* LISTED RECORDS
──────────────────────────────
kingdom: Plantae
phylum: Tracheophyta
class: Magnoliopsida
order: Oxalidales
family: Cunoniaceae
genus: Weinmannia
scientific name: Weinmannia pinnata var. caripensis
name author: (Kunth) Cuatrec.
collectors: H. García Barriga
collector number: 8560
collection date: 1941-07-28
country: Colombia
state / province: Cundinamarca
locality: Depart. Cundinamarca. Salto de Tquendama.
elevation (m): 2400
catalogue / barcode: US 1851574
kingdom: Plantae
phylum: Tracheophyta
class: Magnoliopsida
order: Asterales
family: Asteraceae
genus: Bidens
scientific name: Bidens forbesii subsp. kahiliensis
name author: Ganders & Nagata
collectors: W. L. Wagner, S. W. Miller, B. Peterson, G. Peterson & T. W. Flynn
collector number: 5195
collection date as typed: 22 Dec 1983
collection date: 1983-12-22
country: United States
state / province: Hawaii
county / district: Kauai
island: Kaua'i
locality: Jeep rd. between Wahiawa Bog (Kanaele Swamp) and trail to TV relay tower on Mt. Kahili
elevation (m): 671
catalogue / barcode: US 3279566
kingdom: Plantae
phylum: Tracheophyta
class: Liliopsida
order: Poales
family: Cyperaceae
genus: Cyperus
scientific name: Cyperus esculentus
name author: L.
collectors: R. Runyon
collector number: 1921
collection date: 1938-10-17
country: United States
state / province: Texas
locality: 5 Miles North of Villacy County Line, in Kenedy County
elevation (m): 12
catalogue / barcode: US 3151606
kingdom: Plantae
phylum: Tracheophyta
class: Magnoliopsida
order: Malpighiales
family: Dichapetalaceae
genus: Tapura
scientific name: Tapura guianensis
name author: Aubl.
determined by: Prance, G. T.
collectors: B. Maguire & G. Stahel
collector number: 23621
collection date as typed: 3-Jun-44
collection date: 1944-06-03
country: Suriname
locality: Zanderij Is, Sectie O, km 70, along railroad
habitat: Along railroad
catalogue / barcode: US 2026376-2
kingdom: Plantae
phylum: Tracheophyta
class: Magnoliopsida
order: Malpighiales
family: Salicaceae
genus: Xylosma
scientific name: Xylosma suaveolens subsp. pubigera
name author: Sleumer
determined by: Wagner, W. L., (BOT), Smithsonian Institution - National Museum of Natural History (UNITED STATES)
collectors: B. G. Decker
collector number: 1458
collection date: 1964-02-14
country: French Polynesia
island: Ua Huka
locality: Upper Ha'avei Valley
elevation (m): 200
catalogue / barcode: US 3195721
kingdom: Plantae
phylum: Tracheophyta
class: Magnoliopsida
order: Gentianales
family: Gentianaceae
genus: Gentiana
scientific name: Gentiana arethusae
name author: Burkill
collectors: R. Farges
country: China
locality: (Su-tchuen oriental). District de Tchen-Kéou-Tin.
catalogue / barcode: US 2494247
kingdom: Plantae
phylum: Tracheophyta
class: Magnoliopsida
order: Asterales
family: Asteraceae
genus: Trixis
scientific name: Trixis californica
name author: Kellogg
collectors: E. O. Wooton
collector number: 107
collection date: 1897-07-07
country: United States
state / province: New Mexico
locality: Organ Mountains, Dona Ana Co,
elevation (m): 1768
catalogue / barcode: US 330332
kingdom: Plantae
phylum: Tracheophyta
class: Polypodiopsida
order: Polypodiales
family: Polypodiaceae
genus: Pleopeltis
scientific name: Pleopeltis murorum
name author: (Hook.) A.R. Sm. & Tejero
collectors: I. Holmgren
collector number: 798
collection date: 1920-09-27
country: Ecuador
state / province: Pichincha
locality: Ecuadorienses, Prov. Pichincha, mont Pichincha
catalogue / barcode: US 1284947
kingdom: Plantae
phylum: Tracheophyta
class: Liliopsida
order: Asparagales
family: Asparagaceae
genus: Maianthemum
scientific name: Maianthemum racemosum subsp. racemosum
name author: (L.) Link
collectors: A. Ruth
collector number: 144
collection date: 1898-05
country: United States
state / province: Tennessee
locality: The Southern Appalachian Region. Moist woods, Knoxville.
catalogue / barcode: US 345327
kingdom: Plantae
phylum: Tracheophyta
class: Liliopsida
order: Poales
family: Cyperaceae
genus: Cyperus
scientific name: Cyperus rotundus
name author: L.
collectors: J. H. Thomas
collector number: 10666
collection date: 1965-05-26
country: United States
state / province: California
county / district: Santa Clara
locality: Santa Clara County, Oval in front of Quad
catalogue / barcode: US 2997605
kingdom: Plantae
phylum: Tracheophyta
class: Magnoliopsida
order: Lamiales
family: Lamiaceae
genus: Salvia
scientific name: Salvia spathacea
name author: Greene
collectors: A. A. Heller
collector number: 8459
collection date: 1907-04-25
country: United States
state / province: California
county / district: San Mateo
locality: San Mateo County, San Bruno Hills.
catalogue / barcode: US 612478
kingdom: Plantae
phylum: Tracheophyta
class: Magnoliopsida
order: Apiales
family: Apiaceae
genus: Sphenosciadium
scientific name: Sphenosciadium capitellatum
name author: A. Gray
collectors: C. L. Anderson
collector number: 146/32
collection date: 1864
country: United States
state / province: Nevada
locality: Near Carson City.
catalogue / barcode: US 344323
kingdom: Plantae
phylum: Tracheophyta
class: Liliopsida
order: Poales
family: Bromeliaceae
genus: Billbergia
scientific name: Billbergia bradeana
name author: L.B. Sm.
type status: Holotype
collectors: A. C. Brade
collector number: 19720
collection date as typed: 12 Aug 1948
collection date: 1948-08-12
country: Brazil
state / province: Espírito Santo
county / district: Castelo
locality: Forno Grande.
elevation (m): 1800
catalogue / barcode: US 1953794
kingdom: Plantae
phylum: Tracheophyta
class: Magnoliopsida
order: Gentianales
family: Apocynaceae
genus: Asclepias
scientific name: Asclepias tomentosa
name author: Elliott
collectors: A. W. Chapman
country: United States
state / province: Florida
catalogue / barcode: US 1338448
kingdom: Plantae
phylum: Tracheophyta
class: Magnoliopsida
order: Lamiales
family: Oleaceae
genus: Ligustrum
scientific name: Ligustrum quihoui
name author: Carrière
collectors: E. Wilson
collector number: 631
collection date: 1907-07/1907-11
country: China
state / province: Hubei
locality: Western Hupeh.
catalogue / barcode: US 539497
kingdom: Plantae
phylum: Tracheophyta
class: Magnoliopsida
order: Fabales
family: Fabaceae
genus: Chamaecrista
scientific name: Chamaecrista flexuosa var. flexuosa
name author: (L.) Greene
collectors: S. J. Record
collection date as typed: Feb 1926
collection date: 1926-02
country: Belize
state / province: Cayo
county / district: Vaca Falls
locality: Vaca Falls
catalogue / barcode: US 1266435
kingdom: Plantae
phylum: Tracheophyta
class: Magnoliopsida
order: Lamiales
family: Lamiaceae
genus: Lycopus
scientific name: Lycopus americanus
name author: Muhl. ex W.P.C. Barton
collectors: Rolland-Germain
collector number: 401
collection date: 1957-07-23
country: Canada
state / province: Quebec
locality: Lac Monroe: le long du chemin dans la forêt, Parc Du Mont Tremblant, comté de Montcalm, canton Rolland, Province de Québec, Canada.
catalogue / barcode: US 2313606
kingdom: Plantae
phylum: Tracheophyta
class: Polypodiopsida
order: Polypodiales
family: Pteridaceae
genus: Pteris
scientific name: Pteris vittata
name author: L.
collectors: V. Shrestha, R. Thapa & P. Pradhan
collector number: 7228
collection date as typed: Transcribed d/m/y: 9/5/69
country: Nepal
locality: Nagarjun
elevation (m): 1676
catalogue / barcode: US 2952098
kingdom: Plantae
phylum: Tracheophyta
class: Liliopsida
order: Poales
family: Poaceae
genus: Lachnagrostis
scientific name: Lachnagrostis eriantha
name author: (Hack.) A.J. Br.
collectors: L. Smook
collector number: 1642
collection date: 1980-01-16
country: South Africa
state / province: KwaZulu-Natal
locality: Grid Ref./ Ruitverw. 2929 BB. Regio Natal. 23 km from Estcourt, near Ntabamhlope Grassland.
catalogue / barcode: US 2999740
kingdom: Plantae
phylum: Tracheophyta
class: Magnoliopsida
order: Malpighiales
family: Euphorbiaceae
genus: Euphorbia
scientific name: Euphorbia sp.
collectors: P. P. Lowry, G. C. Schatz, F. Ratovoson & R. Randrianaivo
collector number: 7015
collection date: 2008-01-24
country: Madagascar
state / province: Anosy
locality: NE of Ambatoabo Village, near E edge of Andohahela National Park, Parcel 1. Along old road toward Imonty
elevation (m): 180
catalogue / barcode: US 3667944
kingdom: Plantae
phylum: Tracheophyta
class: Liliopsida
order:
──────────────────────────────
* WHAT THE EXERCISE ASKS
Can you extract, word for word, only the data lines between the line holding "catalogue / barcode: US 330332" and the line holding "order: Asparagales", inclusive?

* ANSWER IN FULL
catalogue / barcode: US 330332
kingdom: Plantae
phylum: Tracheophyta
class: Polypodiopsida
order: Polypodiales
family: Polypodiaceae
genus: Pleopeltis
scientific name: Pleopeltis murorum
name author: (Hook.) A.R. Sm. & Tejero
collectors: I. Holmgren
collector number: 798
collection date: 1920-09-27
country: Ecuador
state / province: Pichincha
locality: Ecuadorienses, Prov. Pichincha, mont Pichincha
catalogue / barcode: US 1284947
kingdom: Plantae
phylum: Tracheophyta
class: Liliopsida
order: Asparagales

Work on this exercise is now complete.